## The request
Output each entry verbatim and exclude every picture from it.

┌────────

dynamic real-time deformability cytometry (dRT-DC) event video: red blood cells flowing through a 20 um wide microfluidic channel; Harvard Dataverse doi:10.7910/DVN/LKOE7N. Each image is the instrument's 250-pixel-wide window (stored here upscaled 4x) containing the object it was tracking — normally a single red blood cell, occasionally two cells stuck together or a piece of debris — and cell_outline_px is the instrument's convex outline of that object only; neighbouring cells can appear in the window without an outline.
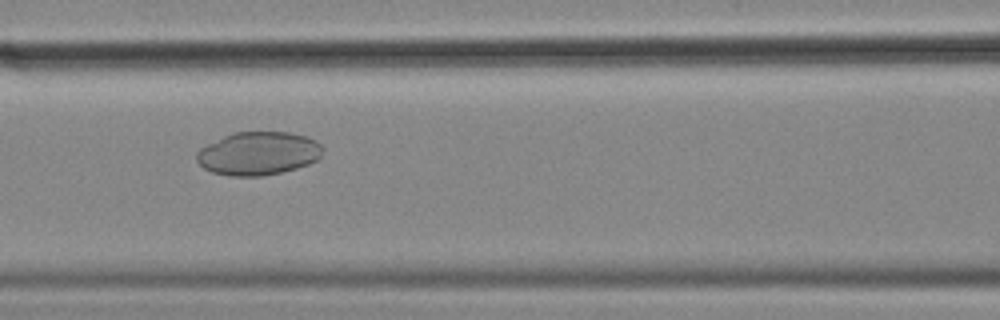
{"species": "common noctule bat (a hibernating species)", "species_latin": "Nyctalus noctula", "temperature_condition": "cold", "stored_images_in_passage": 43, "camera_frame_rate_fps": 3000, "um_per_image_px": 0.085, "animal": {"sex": "female", "body_mass_g": 18.4}, "frame": {"image": 1, "passage_image": 11, "time_ms": 3.333, "image_size_px": [1000, 320], "cell_outline_px": [[324, 148], [320, 156], [316, 160], [308, 164], [296, 168], [280, 172], [260, 176], [232, 176], [212, 172], [204, 168], [196, 160], [196, 152], [200, 148], [224, 136], [236, 132], [288, 132], [308, 136], [316, 140]], "centroid_in_image_um": [21.96, 13.03], "position_along_channel_um": 144.6, "area_um2": 31.73}}
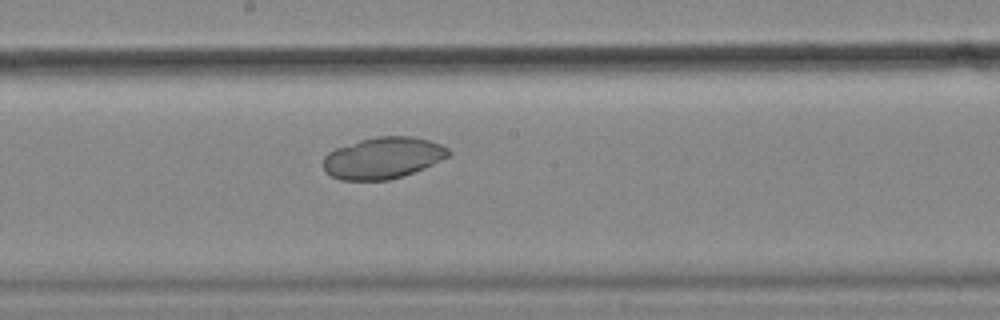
{"frame": {"image": 2, "passage_image": 17, "time_ms": 5.333, "image_size_px": [1000, 320], "cell_outline_px": [[452, 156], [424, 168], [388, 180], [340, 180], [332, 176], [324, 168], [324, 156], [328, 152], [336, 148], [360, 140], [376, 136], [412, 136], [428, 140], [440, 144], [448, 148], [452, 152]], "centroid_in_image_um": [32.59, 13.41], "position_along_channel_um": 215.6, "area_um2": 30.23}}
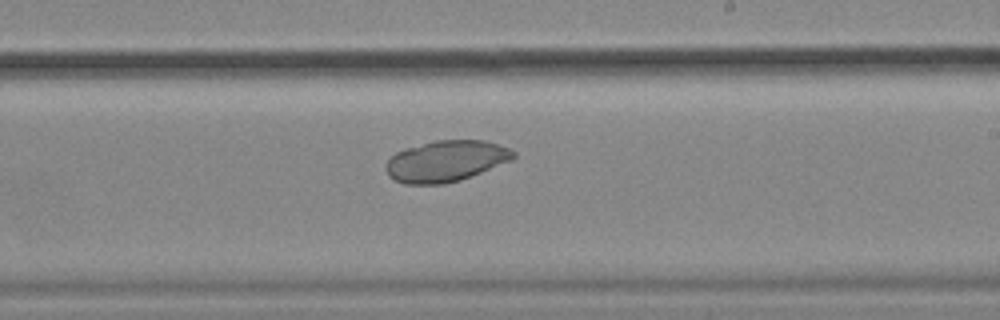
{"frame": {"image": 3, "passage_image": 20, "time_ms": 6.333, "image_size_px": [1000, 320], "cell_outline_px": [[516, 156], [512, 160], [460, 180], [444, 184], [404, 184], [388, 176], [384, 168], [384, 164], [396, 152], [404, 148], [436, 140], [484, 140], [508, 148], [516, 152]], "centroid_in_image_um": [37.87, 13.69], "position_along_channel_um": 251.1, "area_um2": 30.58}}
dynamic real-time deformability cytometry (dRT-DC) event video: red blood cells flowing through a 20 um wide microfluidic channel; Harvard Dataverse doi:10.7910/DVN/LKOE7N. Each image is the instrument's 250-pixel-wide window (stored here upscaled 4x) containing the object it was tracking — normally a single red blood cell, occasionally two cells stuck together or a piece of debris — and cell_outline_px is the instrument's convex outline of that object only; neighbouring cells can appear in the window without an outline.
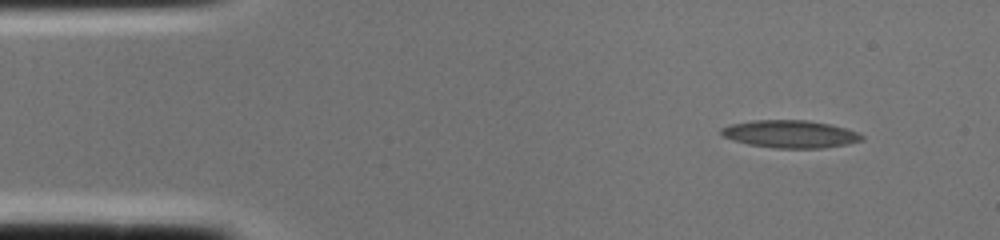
{"species": "common noctule bat (a hibernating species)", "species_latin": "Nyctalus noctula", "temperature_condition": "cold", "stored_images_in_passage": 1, "camera_frame_rate_fps": 3000, "um_per_image_px": 0.085, "animal": {"sex": "female", "body_mass_g": 22.0, "forearm_length_mm": 56.7}, "frame": {"image": 1, "passage_image": 1, "time_ms": 0.0, "image_size_px": [1000, 240], "cell_outline_px": [[864, 140], [848, 144], [820, 148], [776, 148], [748, 144], [732, 140], [724, 136], [720, 132], [720, 128], [728, 124], [752, 120], [808, 120], [832, 124], [856, 132], [864, 136]], "centroid_in_image_um": [67.15, 11.38], "position_along_channel_um": 17.9, "area_um2": 22.72}}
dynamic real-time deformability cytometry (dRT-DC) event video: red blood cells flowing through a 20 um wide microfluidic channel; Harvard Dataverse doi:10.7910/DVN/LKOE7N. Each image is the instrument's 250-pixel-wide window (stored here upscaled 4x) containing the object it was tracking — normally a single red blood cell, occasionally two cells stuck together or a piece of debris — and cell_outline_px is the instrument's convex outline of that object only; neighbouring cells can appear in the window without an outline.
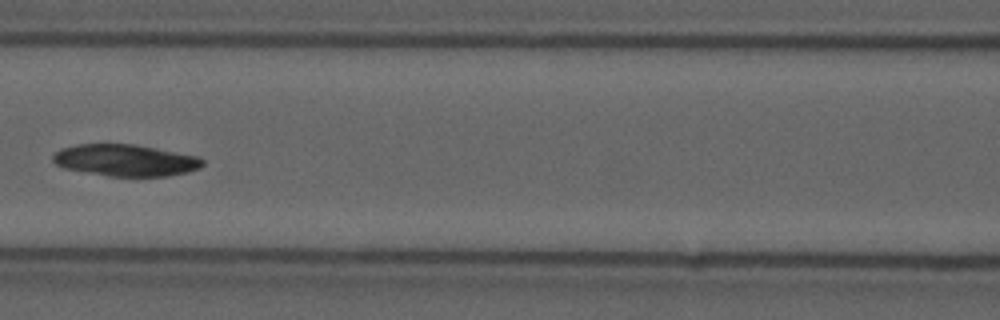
{"species": "common noctule bat (a hibernating species)", "species_latin": "Nyctalus noctula", "temperature_condition": "cold", "stored_images_in_passage": 6, "camera_frame_rate_fps": 3000, "um_per_image_px": 0.085, "animal": {"sex": "male", "forearm_length_mm": 52.5}, "frame": {"image": 1, "passage_image": 6, "time_ms": 1.667, "image_size_px": [1000, 320], "cell_outline_px": [[204, 164], [200, 168], [188, 172], [168, 176], [108, 176], [64, 168], [56, 164], [52, 160], [52, 156], [60, 148], [76, 144], [136, 144], [200, 156], [204, 160]], "centroid_in_image_um": [10.69, 13.61], "position_along_channel_um": 155.9, "area_um2": 27.92}}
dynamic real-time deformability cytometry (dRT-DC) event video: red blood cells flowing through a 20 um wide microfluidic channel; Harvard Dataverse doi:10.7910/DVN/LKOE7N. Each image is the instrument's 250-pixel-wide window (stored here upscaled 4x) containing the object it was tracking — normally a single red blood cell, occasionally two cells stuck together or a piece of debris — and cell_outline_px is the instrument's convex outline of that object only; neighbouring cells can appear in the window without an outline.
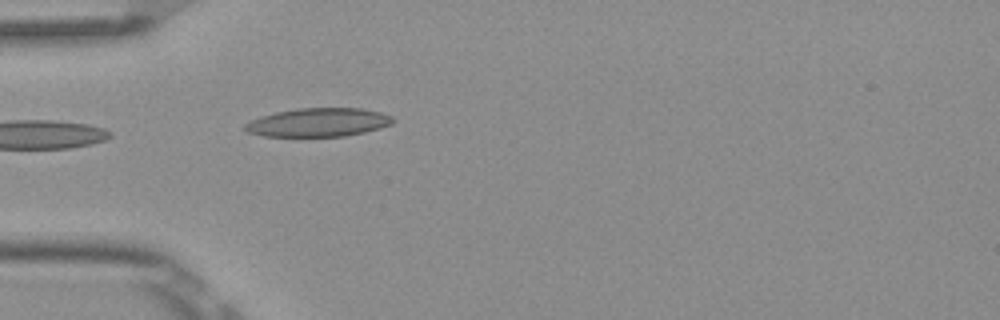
{"species": "Egyptian fruit bat (a non-hibernating species)", "species_latin": "Rousettus aegyptiacus", "temperature_condition": "room temperature", "stored_images_in_passage": 4, "camera_frame_rate_fps": 3000, "um_per_image_px": 0.085, "frame": {"image": 1, "passage_image": 4, "time_ms": 1.0, "image_size_px": [1000, 320], "cell_outline_px": [[392, 124], [380, 128], [364, 132], [344, 136], [264, 136], [248, 132], [244, 128], [244, 124], [260, 116], [276, 112], [300, 108], [360, 108], [380, 112], [392, 116]], "centroid_in_image_um": [27.05, 10.4], "position_along_channel_um": 57.9, "area_um2": 24.45}}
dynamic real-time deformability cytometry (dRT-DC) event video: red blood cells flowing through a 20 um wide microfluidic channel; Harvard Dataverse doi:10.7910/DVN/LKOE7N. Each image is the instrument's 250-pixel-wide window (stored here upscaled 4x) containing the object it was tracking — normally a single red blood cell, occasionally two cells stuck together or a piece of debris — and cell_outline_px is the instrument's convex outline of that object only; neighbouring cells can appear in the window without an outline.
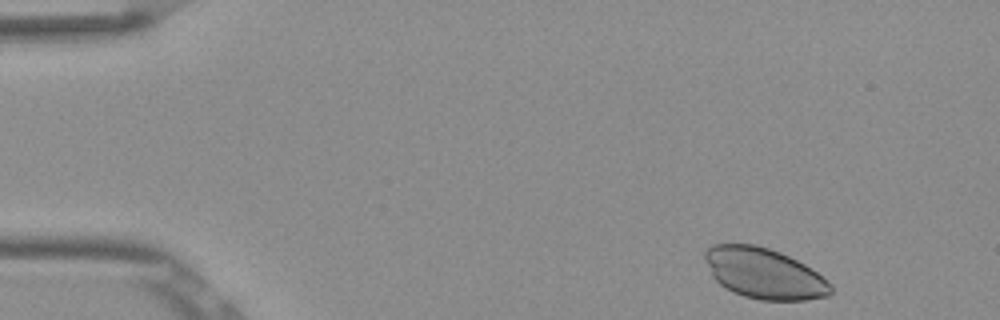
{"species": "Egyptian fruit bat (a non-hibernating species)", "species_latin": "Rousettus aegyptiacus", "temperature_condition": "room temperature", "stored_images_in_passage": 48, "camera_frame_rate_fps": 3000, "um_per_image_px": 0.085, "frame": {"image": 1, "passage_image": 1, "time_ms": 0.0, "image_size_px": [1000, 320], "cell_outline_px": [[832, 292], [828, 296], [804, 300], [760, 300], [744, 296], [732, 292], [720, 284], [712, 276], [704, 256], [704, 252], [712, 244], [756, 244], [780, 252], [804, 264], [824, 276], [832, 284]], "centroid_in_image_um": [64.97, 23.24], "position_along_channel_um": 20.0, "area_um2": 37.17}}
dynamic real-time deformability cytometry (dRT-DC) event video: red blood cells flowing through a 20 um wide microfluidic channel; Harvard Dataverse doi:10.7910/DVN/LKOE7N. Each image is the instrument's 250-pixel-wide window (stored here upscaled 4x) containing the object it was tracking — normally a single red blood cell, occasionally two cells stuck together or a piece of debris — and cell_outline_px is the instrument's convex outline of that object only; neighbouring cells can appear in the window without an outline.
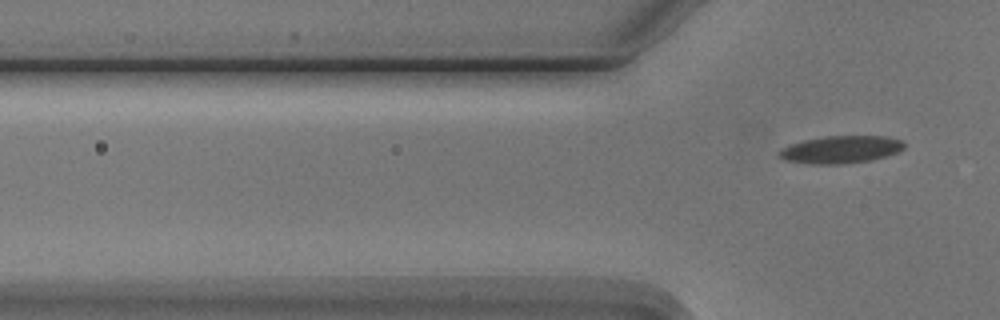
{"species": "Egyptian fruit bat (a non-hibernating species)", "species_latin": "Rousettus aegyptiacus", "temperature_condition": "cold", "stored_images_in_passage": 2, "camera_frame_rate_fps": 3000, "um_per_image_px": 0.085, "animal": {"sex": "male"}, "frame": {"image": 1, "passage_image": 2, "time_ms": 2.0, "image_size_px": [1000, 320], "cell_outline_px": [[904, 148], [896, 152], [884, 156], [868, 160], [840, 164], [812, 164], [784, 160], [776, 156], [776, 152], [780, 148], [788, 144], [804, 140], [824, 136], [884, 136], [900, 140], [904, 144]], "centroid_in_image_um": [71.35, 12.7], "position_along_channel_um": 54.5, "area_um2": 20.0}}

└────────

## Full solution
dynamic real-time deformability cytometry (dRT-DC) event video: red blood cells flowing through a 20 um wide microfluidic channel; Harvard Dataverse doi:10.7910/DVN/LKOE7N. Each image is the instrument's 250-pixel-wide window (stored here upscaled 4x) containing the object it was tracking — normally a single red blood cell, occasionally two cells stuck together or a piece of debris — and cell_outline_px is the instrument's convex outline of that object only; neighbouring cells can appear in the window without an outline.
{"species": "common noctule bat (a hibernating species)", "species_latin": "Nyctalus noctula", "temperature_condition": "cold", "stored_images_in_passage": 43, "camera_frame_rate_fps": 3000, "um_per_image_px": 0.085, "animal": {"sex": "female", "body_mass_g": 18.4}, "frame": {"image": 1, "passage_image": 11, "time_ms": 3.333, "image_size_px": [1000, 320], "cell_outline_px": [[324, 148], [320, 156], [316, 160], [308, 164], [296, 168], [280, 172], [260, 176], [232, 176], [212, 172], [204, 168], [196, 160], [196, 152], [200, 148], [224, 136], [236, 132], [288, 132], [308, 136], [316, 140]], "centroid_in_image_um": [21.96, 13.03], "position_along_channel_um": 144.6, "area_um2": 31.73}}
{"frame": {"image": 2, "passage_image": 17, "time_ms": 5.333, "image_size_px": [1000, 320], "cell_outline_px": [[452, 156], [424, 168], [388, 180], [340, 180], [332, 176], [324, 168], [324, 156], [328, 152], [336, 148], [360, 140], [376, 136], [412, 136], [428, 140], [440, 144], [448, 148], [452, 152]], "centroid_in_image_um": [32.59, 13.41], "position_along_channel_um": 215.6, "area_um2": 30.23}}
{"frame": {"image": 3, "passage_image": 20, "time_ms": 6.333, "image_size_px": [1000, 320], "cell_outline_px": [[516, 156], [512, 160], [460, 180], [444, 184], [404, 184], [388, 176], [384, 168], [384, 164], [396, 152], [404, 148], [436, 140], [484, 140], [508, 148], [516, 152]], "centroid_in_image_um": [37.87, 13.69], "position_along_channel_um": 251.1, "area_um2": 30.58}}
dynamic real-time deformability cytometry (dRT-DC) event video: red blood cells flowing through a 20 um wide microfluidic channel; Harvard Dataverse doi:10.7910/DVN/LKOE7N. Each image is the instrument's 250-pixel-wide window (stored here upscaled 4x) containing the object it was tracking — normally a single red blood cell, occasionally two cells stuck together or a piece of debris — and cell_outline_px is the instrument's convex outline of that object only; neighbouring cells can appear in the window without an outline.
{"species": "common noctule bat (a hibernating species)", "species_latin": "Nyctalus noctula", "temperature_condition": "cold", "stored_images_in_passage": 1, "camera_frame_rate_fps": 3000, "um_per_image_px": 0.085, "animal": {"sex": "female", "body_mass_g": 22.0, "forearm_length_mm": 56.7}, "frame": {"image": 1, "passage_image": 1, "time_ms": 0.0, "image_size_px": [1000, 240], "cell_outline_px": [[864, 140], [848, 144], [820, 148], [776, 148], [748, 144], [732, 140], [724, 136], [720, 132], [720, 128], [728, 124], [752, 120], [808, 120], [832, 124], [856, 132], [864, 136]], "centroid_in_image_um": [67.15, 11.38], "position_along_channel_um": 17.9, "area_um2": 22.72}}
dynamic real-time deformability cytometry (dRT-DC) event video: red blood cells flowing through a 20 um wide microfluidic channel; Harvard Dataverse doi:10.7910/DVN/LKOE7N. Each image is the instrument's 250-pixel-wide window (stored here upscaled 4x) containing the object it was tracking — normally a single red blood cell, occasionally two cells stuck together or a piece of debris — and cell_outline_px is the instrument's convex outline of that object only; neighbouring cells can appear in the window without an outline.
{"species": "common noctule bat (a hibernating species)", "species_latin": "Nyctalus noctula", "temperature_condition": "cold", "stored_images_in_passage": 6, "camera_frame_rate_fps": 3000, "um_per_image_px": 0.085, "animal": {"sex": "male", "forearm_length_mm": 52.5}, "frame": {"image": 1, "passage_image": 6, "time_ms": 1.667, "image_size_px": [1000, 320], "cell_outline_px": [[204, 164], [200, 168], [188, 172], [168, 176], [108, 176], [64, 168], [56, 164], [52, 160], [52, 156], [60, 148], [76, 144], [136, 144], [200, 156], [204, 160]], "centroid_in_image_um": [10.69, 13.61], "position_along_channel_um": 155.9, "area_um2": 27.92}}
dynamic real-time deformability cytometry (dRT-DC) event video: red blood cells flowing through a 20 um wide microfluidic channel; Harvard Dataverse doi:10.7910/DVN/LKOE7N. Each image is the instrument's 250-pixel-wide window (stored here upscaled 4x) containing the object it was tracking — normally a single red blood cell, occasionally two cells stuck together or a piece of debris — and cell_outline_px is the instrument's convex outline of that object only; neighbouring cells can appear in the window without an outline.
{"species": "Egyptian fruit bat (a non-hibernating species)", "species_latin": "Rousettus aegyptiacus", "temperature_condition": "room temperature", "stored_images_in_passage": 4, "camera_frame_rate_fps": 3000, "um_per_image_px": 0.085, "frame": {"image": 1, "passage_image": 4, "time_ms": 1.0, "image_size_px": [1000, 320], "cell_outline_px": [[392, 124], [380, 128], [364, 132], [344, 136], [264, 136], [248, 132], [244, 128], [244, 124], [260, 116], [276, 112], [300, 108], [360, 108], [380, 112], [392, 116]], "centroid_in_image_um": [27.05, 10.4], "position_along_channel_um": 57.9, "area_um2": 24.45}}
dynamic real-time deformability cytometry (dRT-DC) event video: red blood cells flowing through a 20 um wide microfluidic channel; Harvard Dataverse doi:10.7910/DVN/LKOE7N. Each image is the instrument's 250-pixel-wide window (stored here upscaled 4x) containing the object it was tracking — normally a single red blood cell, occasionally two cells stuck together or a piece of debris — and cell_outline_px is the instrument's convex outline of that object only; neighbouring cells can appear in the window without an outline.
{"species": "Egyptian fruit bat (a non-hibernating species)", "species_latin": "Rousettus aegyptiacus", "temperature_condition": "room temperature", "stored_images_in_passage": 48, "camera_frame_rate_fps": 3000, "um_per_image_px": 0.085, "frame": {"image": 1, "passage_image": 1, "time_ms": 0.0, "image_size_px": [1000, 320], "cell_outline_px": [[832, 292], [828, 296], [804, 300], [760, 300], [744, 296], [732, 292], [720, 284], [712, 276], [704, 256], [704, 252], [712, 244], [756, 244], [780, 252], [804, 264], [824, 276], [832, 284]], "centroid_in_image_um": [64.97, 23.24], "position_along_channel_um": 20.0, "area_um2": 37.17}}
dynamic real-time deformability cytometry (dRT-DC) event video: red blood cells flowing through a 20 um wide microfluidic channel; Harvard Dataverse doi:10.7910/DVN/LKOE7N. Each image is the instrument's 250-pixel-wide window (stored here upscaled 4x) containing the object it was tracking — normally a single red blood cell, occasionally two cells stuck together or a piece of debris — and cell_outline_px is the instrument's convex outline of that object only; neighbouring cells can appear in the window without an outline.
{"species": "Egyptian fruit bat (a non-hibernating species)", "species_latin": "Rousettus aegyptiacus", "temperature_condition": "cold", "stored_images_in_passage": 2, "camera_frame_rate_fps": 3000, "um_per_image_px": 0.085, "animal": {"sex": "male"}, "frame": {"image": 1, "passage_image": 2, "time_ms": 2.0, "image_size_px": [1000, 320], "cell_outline_px": [[904, 148], [896, 152], [884, 156], [868, 160], [840, 164], [812, 164], [784, 160], [776, 156], [776, 152], [780, 148], [788, 144], [804, 140], [824, 136], [884, 136], [900, 140], [904, 144]], "centroid_in_image_um": [71.35, 12.7], "position_along_channel_um": 54.5, "area_um2": 20.0}}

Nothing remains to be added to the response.